[Opening SUPPLIED DATA section]
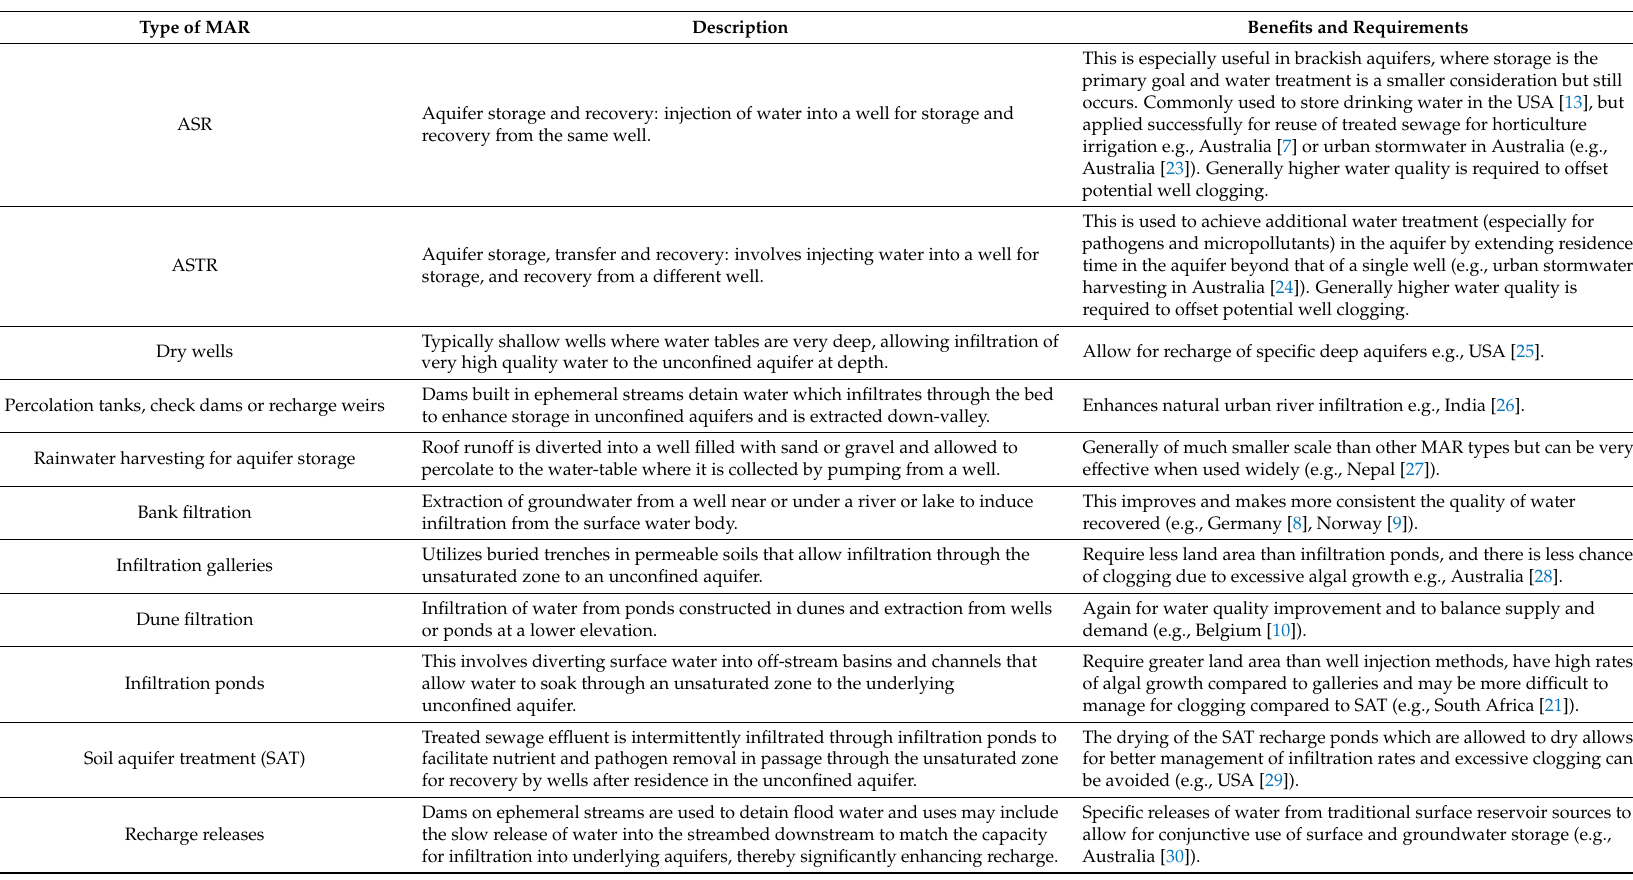
Table 1. Examples of types of MAR in urban settings (modified from Dillon 2005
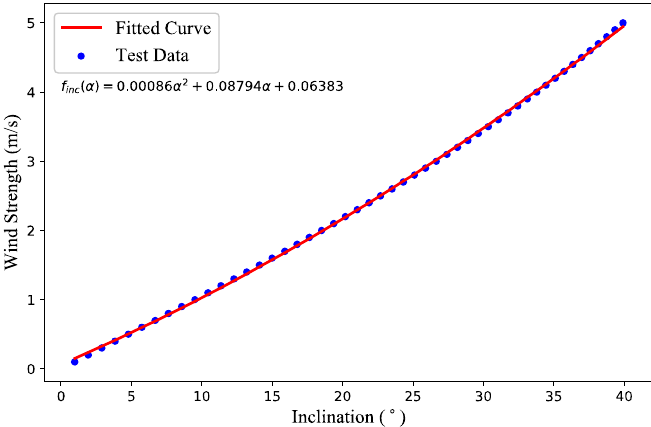
Figure 5. Fitting results of the inclination angles and wind strengths.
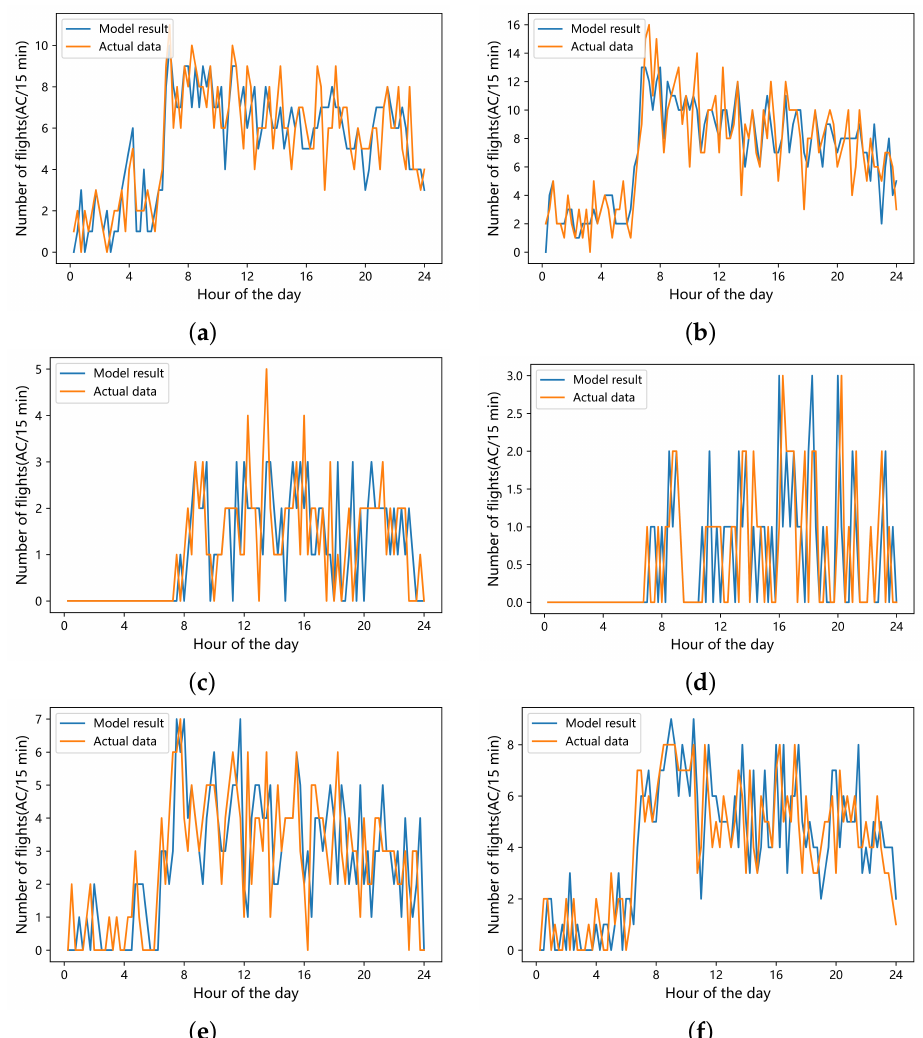
Figure 8. Hourly departure traffic at the four airports and two waypoints (LMN and YIN). ( a ) ZGSZ; ( b ) ZGGG; ( c ) VMMC; ( d ) ZGSD; ( e ) LMN; ( f )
[Closing SUPPLIED DATA section]
◆ WHAT THIS TASK INVOLVES ◆
Only the lines from the line with "Figure 5. Fitting" through the final line of the material belong in the answer, copied exactly and without pictures.

◆ SOLUTION TO THE PROBLEM ◆
Figure 5. Fitting results of the inclination angles and wind strengths.
Figure 8. Hourly departure traffic at the four airports and two waypoints (LMN and YIN). ( a ) ZGSZ; ( b ) ZGGG; ( c ) VMMC; ( d ) ZGSD; ( e ) LMN; ( f )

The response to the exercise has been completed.